Agora, Wacko virou Jacko. Aos súditos que riram, amaram, odiaram, repudiaram e sentiram pena, agora choram. A pedra que foi lançada se transformou em coroa. Era o que faltava: a coroa e o título eterno. Jacko agora é rei. A coroa e o título de Rei não poderia ser declarado apenas por Jacko-Wacko, tinha que ser entregue pelo povo, o povo que uma hora o amou, o povo que uma hora o odiou. Aos que odiaram, viram seus sentimentos transformados em arrependimentos. O arrependimento pelo ódio se transformaram na compaixão em forma de dor.

A dor se transformou no reconhecimento dos bons tempos de Jacko. Ele não virou santo, mas virou rei.

Jacko morreu, mas foi imortalizado.

fim da histórinha

Moral da história: quem criticava, agora se lamenta; quem morre, vira boa pessoa; quem foi ídolo, se eterniza.

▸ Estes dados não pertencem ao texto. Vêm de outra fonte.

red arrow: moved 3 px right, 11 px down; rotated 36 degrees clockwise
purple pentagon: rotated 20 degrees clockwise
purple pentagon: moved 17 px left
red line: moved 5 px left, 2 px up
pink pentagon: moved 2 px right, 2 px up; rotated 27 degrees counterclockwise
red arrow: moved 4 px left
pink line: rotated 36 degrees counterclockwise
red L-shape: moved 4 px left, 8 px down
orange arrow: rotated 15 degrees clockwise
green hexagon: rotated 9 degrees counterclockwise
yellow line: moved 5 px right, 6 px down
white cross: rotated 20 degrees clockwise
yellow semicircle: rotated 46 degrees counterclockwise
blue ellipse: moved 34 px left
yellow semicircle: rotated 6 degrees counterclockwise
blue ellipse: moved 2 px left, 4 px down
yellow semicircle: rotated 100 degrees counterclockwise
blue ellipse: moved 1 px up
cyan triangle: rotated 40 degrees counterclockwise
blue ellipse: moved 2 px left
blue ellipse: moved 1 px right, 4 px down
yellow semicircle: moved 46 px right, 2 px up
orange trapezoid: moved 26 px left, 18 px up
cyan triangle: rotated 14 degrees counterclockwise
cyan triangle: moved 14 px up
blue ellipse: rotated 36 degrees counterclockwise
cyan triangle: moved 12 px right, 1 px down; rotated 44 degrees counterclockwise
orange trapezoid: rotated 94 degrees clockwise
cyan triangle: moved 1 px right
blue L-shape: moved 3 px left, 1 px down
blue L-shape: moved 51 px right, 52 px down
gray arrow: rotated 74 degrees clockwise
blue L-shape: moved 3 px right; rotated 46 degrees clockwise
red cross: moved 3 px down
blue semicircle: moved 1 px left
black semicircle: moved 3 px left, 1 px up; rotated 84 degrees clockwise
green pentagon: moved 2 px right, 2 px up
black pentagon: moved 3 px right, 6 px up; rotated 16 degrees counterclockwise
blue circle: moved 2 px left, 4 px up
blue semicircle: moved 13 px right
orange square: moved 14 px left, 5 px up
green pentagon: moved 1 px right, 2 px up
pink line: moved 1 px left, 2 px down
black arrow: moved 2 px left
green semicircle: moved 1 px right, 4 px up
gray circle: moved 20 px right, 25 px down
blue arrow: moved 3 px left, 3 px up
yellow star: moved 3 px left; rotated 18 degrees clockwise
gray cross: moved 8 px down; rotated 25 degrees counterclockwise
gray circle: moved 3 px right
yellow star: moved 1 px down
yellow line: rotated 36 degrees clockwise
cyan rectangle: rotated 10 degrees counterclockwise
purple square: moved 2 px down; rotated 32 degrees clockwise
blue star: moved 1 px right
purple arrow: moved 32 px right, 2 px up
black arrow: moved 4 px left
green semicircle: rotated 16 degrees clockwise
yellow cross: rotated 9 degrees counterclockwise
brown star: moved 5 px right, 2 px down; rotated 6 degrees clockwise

Enfim.... o cara foi astro, foi pop, inventou e renovou a música de toda uma época. Tem que ter o respeito, merece todas as homenagens, inclusive merece o trono e o título de "rei do pop". As danças, as músicas, os vídeos, os filmes, a obra no geral. Michael Jackson fez com que o cenário músical renovasse.

Não perdemos só a pessoa de Michael Jackson, perdemos um mestre da evolução musical, um ícone.

Sua vida pessoal? Bem, por causa da fama corria-se o risco do julgamento das pessoas, qualquer deslize era um "clique". Jogaram acusações, nunca provaram! Certas coisas foram "fofoquinhas" de sensacionalistas, outra coisas foram fatos.

Mas o que vimos ali foi um sucesso prematuro, o qual fez o pequeno Jackson comportar-se como adulto, e o adulto Michael Jackson comportar-se como criança.

Construiu um mundo de sonhos infantis. NeverLand, a Terra do Nunca. Mundo do Peter Pan nas histórias infantis, o qual era líder das crianças que não queriam crescer (e não crescem).

Paranóico? Provavelmente!
Freak? Completamente!
Astro Pop? Indiscutivelmente!

Hoje, depois da morte dele, vejo muitas pessoas voltando atrás e reconhecendo sua importância, como também vejo algumas não dando o "braço a torcer" e continuando a atirar pedra.

Enfim, acho que vale aquele ditado: "de gênio e louco todo mundo tem um pouco".

Com o Michael Jackson não foi diferente.